#### The records
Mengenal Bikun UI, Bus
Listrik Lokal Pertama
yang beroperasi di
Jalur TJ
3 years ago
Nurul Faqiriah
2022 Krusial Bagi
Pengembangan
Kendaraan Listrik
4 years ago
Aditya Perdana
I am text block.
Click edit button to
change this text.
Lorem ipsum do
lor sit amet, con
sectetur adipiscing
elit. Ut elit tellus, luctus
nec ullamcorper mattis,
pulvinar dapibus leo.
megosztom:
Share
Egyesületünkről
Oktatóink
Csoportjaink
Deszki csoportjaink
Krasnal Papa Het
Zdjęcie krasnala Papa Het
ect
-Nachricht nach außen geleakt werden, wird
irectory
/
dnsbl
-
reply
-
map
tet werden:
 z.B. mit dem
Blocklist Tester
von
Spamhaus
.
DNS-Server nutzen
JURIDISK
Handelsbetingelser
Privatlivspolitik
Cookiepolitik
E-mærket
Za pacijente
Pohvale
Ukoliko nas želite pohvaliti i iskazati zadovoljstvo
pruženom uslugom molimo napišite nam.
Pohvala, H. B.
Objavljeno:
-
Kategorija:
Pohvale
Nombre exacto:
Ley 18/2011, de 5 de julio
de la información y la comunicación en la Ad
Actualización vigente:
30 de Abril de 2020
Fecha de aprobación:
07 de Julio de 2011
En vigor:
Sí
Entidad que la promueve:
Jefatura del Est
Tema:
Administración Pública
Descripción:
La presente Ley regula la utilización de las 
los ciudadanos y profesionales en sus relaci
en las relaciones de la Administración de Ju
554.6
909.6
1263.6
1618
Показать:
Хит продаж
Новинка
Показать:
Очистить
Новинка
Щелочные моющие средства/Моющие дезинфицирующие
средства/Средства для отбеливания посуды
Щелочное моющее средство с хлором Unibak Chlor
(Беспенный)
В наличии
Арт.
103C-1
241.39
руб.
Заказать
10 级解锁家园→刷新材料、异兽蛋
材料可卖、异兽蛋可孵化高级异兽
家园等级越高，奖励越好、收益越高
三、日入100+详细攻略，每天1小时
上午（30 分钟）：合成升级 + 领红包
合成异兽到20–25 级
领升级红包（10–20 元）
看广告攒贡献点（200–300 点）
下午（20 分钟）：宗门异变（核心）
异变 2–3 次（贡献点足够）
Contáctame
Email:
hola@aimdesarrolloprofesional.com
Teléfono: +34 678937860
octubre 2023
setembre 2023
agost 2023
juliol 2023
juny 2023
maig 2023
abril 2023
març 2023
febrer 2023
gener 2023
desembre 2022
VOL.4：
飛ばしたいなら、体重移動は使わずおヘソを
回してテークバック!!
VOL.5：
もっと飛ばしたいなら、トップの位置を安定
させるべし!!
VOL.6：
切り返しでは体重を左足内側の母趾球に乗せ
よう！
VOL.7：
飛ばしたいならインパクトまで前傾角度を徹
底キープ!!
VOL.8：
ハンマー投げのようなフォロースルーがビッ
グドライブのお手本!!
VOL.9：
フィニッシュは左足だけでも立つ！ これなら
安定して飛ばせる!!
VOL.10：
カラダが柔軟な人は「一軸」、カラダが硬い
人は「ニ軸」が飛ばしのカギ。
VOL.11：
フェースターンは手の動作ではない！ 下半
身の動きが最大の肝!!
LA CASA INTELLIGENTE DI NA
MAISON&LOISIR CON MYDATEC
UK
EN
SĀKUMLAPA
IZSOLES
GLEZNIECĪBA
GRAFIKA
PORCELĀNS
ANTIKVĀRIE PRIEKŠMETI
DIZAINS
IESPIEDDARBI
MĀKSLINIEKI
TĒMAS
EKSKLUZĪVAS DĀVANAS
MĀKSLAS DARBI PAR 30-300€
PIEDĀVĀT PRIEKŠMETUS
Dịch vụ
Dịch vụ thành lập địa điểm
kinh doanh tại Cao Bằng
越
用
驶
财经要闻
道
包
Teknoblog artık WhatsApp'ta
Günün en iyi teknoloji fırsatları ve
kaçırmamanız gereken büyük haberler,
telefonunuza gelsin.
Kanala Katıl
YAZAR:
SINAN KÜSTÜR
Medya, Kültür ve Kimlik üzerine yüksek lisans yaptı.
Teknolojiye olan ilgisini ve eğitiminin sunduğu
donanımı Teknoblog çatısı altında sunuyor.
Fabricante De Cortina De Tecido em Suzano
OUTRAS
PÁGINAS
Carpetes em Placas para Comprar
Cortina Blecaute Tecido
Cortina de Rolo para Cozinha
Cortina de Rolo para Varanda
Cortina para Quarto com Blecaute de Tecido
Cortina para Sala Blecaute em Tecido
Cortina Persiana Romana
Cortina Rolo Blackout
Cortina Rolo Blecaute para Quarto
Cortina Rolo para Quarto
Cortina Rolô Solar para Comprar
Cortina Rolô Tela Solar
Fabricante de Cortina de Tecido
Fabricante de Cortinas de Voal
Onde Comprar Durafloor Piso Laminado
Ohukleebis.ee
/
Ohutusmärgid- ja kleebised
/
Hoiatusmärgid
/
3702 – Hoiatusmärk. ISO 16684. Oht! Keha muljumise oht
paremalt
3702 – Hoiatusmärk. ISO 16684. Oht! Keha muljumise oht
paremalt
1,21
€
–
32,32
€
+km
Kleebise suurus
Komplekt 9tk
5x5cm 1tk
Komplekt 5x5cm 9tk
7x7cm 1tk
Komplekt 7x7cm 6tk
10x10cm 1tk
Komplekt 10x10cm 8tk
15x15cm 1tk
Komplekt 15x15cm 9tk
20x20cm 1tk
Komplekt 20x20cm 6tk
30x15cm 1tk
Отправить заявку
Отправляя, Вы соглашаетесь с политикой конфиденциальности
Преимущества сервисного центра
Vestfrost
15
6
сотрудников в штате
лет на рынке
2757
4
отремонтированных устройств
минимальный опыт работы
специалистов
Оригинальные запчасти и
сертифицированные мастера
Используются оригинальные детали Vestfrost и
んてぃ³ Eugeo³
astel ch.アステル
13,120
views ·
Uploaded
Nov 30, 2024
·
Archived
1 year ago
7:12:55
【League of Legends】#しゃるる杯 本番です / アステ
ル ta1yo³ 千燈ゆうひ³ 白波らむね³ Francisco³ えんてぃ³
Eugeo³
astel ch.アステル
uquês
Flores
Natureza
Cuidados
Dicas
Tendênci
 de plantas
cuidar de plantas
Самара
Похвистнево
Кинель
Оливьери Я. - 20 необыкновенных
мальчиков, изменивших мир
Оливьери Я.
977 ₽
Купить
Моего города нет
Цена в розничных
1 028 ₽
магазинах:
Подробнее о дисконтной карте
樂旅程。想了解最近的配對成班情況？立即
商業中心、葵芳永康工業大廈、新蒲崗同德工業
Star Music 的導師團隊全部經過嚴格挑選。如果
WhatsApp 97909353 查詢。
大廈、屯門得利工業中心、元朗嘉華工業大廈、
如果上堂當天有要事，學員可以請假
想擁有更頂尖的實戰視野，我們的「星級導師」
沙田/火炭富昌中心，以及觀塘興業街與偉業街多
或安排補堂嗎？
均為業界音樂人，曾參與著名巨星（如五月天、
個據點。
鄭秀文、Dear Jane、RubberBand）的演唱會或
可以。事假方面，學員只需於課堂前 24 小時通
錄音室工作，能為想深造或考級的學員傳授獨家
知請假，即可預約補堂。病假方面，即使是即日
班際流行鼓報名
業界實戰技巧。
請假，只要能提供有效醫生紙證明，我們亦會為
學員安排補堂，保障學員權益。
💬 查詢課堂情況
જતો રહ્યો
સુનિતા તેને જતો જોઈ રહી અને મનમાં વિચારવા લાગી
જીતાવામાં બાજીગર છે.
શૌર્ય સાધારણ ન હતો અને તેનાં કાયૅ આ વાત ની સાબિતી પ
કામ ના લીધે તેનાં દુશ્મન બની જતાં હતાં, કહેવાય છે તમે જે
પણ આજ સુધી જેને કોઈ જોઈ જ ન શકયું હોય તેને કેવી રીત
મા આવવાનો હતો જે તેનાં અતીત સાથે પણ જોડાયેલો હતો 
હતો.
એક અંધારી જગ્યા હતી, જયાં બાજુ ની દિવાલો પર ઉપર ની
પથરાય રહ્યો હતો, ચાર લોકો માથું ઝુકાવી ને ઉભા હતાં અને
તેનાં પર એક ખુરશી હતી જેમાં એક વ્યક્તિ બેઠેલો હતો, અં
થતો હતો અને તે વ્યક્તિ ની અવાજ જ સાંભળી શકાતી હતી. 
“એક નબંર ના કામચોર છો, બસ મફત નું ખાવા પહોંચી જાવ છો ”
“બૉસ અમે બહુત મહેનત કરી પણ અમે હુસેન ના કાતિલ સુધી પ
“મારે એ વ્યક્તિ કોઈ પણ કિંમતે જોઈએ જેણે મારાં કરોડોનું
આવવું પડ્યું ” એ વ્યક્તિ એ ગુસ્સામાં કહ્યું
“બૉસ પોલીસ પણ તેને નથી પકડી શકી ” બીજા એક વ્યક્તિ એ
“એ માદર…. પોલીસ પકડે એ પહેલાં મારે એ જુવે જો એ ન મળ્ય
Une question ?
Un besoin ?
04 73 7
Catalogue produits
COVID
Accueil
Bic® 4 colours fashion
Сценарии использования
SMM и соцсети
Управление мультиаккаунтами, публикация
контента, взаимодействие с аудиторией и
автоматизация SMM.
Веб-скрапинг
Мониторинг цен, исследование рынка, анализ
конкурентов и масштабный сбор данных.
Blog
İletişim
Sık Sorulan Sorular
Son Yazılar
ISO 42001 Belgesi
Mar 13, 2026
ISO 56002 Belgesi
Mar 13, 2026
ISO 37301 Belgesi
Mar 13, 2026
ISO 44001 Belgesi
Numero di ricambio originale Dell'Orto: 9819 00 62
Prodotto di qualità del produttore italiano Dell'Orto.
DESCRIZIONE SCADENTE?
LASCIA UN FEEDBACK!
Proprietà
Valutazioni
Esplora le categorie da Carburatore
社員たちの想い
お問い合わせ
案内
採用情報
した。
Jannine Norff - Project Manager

#### To do
Arrange the lines of the entries as a JSON list of strings, one string per line and blank lines omitted, running from the start of the entries up to and including the line with "los ciudadanos y profesionales en sus relaci".

#### Solution for this task
[
  "Mengenal Bikun UI, Bus",
  "Listrik Lokal Pertama",
  "yang beroperasi di",
  "Jalur TJ",
  "3 years ago",
  "Nurul Faqiriah",
  "2022 Krusial Bagi",
  "Pengembangan",
  "Kendaraan Listrik",
  "4 years ago",
  "Aditya Perdana",
  "I am text block.",
  "Click edit button to",
  "change this text.",
  "Lorem ipsum do",
  "lor sit amet, con",
  "sectetur adipiscing",
  "elit. Ut elit tellus, luctus",
  "nec ullamcorper mattis,",
  "pulvinar dapibus leo.",
  "megosztom:",
  "Share",
  "Egyesületünkről",
  "Oktatóink",
  "Csoportjaink",
  "Deszki csoportjaink",
  "Krasnal Papa Het",
  "Zdjęcie krasnala Papa Het",
  "ect",
  "-Nachricht nach außen geleakt werden, wird",
  "irectory",
  "/",
  "dnsbl",
  "-",
  "reply",
  "-",
  "map",
  "tet werden:",
  " z.B. mit dem",
  "Blocklist Tester",
  "von",
  "Spamhaus",
  ".",
  "DNS-Server nutzen",
  "JURIDISK",
  "Handelsbetingelser",
  "Privatlivspolitik",
  "Cookiepolitik",
  "E-mærket",
  "Za pacijente",
  "Pohvale",
  "Ukoliko nas želite pohvaliti i iskazati zadovoljstvo",
  "pruženom uslugom molimo napišite nam.",
  "Pohvala, H. B.",
  "Objavljeno:",
  "-",
  "Kategorija:",
  "Pohvale",
  "Nombre exacto:",
  "Ley 18/2011, de 5 de julio",
  "de la información y la comunicación en la Ad",
  "Actualización vigente:",
  "30 de Abril de 2020",
  "Fecha de aprobación:",
  "07 de Julio de 2011",
  "En vigor:",
  "Sí",
  "Entidad que la promueve:",
  "Jefatura del Est",
  "Tema:",
  "Administración Pública",
  "Descripción:",
  "La presente Ley regula la utilización de las ",
  "los ciudadanos y profesionales en sus relaci"
]